A writer’s inability to produce new work can occur in many forms. Charlie Jane Anders annotates ten variations of writer’s block at iO9:
http://io9.com/5844988/the-10-types-of-writers-block-and-how-to-overcome-them/all
I am just
now emerging from my own variant of writer’s block: converting my backlist of
traditionally published novels to ebooks.
I began
this reformatting process in April 2011, thinking I’d take a few weeks to scan
my print books and upload them to Amazon as digital files before returning to
my works-in-progress. Three years later, I have seventeen titles available as
ebooks – and zero pages of new fiction!
What I
hadn’t anticipated was the compelling and time-consuming nature of revision.
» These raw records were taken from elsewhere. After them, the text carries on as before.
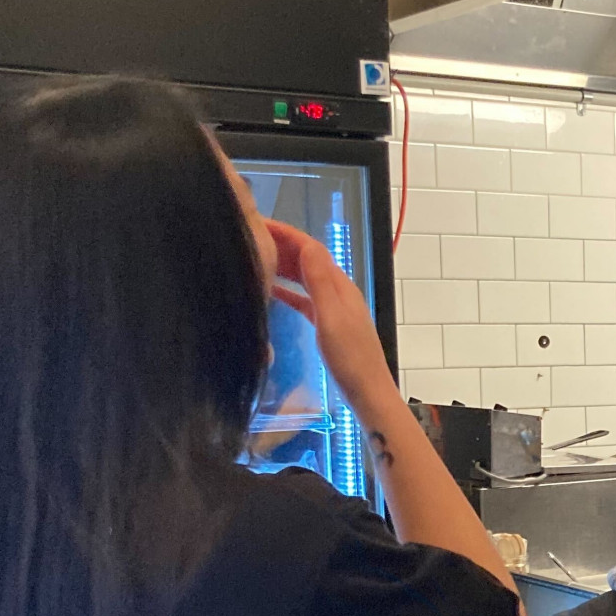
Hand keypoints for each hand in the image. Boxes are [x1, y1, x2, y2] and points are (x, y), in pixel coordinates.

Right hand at [266, 218, 394, 416]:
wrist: (367, 393)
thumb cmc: (350, 360)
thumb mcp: (332, 318)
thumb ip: (321, 283)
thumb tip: (307, 245)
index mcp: (340, 286)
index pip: (311, 249)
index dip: (286, 233)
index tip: (258, 222)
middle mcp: (339, 291)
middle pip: (308, 259)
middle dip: (281, 245)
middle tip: (249, 237)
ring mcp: (334, 308)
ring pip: (305, 278)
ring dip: (283, 265)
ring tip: (255, 258)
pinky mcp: (328, 324)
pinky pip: (305, 299)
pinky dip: (288, 291)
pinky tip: (271, 291)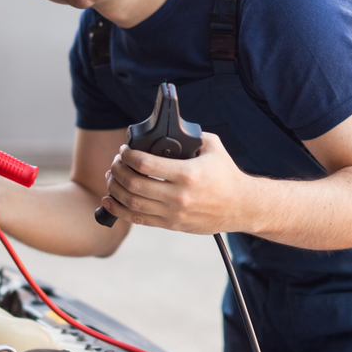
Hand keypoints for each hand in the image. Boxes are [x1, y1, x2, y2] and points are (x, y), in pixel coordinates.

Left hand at [102, 132, 249, 234]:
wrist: (241, 206)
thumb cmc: (226, 175)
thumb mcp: (212, 147)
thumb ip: (191, 136)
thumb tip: (171, 127)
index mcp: (188, 174)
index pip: (146, 165)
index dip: (129, 155)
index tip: (125, 150)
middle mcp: (179, 196)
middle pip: (134, 184)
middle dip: (118, 170)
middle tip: (116, 161)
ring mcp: (173, 213)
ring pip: (132, 203)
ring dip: (115, 189)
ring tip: (112, 177)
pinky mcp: (171, 224)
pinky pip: (138, 219)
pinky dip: (119, 210)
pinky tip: (110, 200)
As
I don’t read my fiction after publication, I confronted novels I hadn’t seen in
years and sometimes decades. My craft had evolved in the interim, which transformed
me from writer to editor.
Typical
changes involved making ‘passive voice’ sentences more active. Here’s an
example:
His feet and legs were numb with fatigue and his heart was
slamming in his throat. He fixed his eyes on the dark shadows at the head of
the stairs and ignored the pain that stabbed him more sharply with each step.
Legs numb with fatigue,
heart slamming in his throat, he fixed his eyes on the dark shadows at the head
of the stairs and ignored the pain that stabbed him more sharply with each step.
These minor revisions cumulatively enliven the reading experience, and my narratives now flare with brighter energy.
Even though installing these alterations in a score of novels opened a time vortex that spun me across years, I’m pleased. I sense that my motherland of dreams welcomes you now into her renewed geography with freedoms more encompassing - and a joy less passive!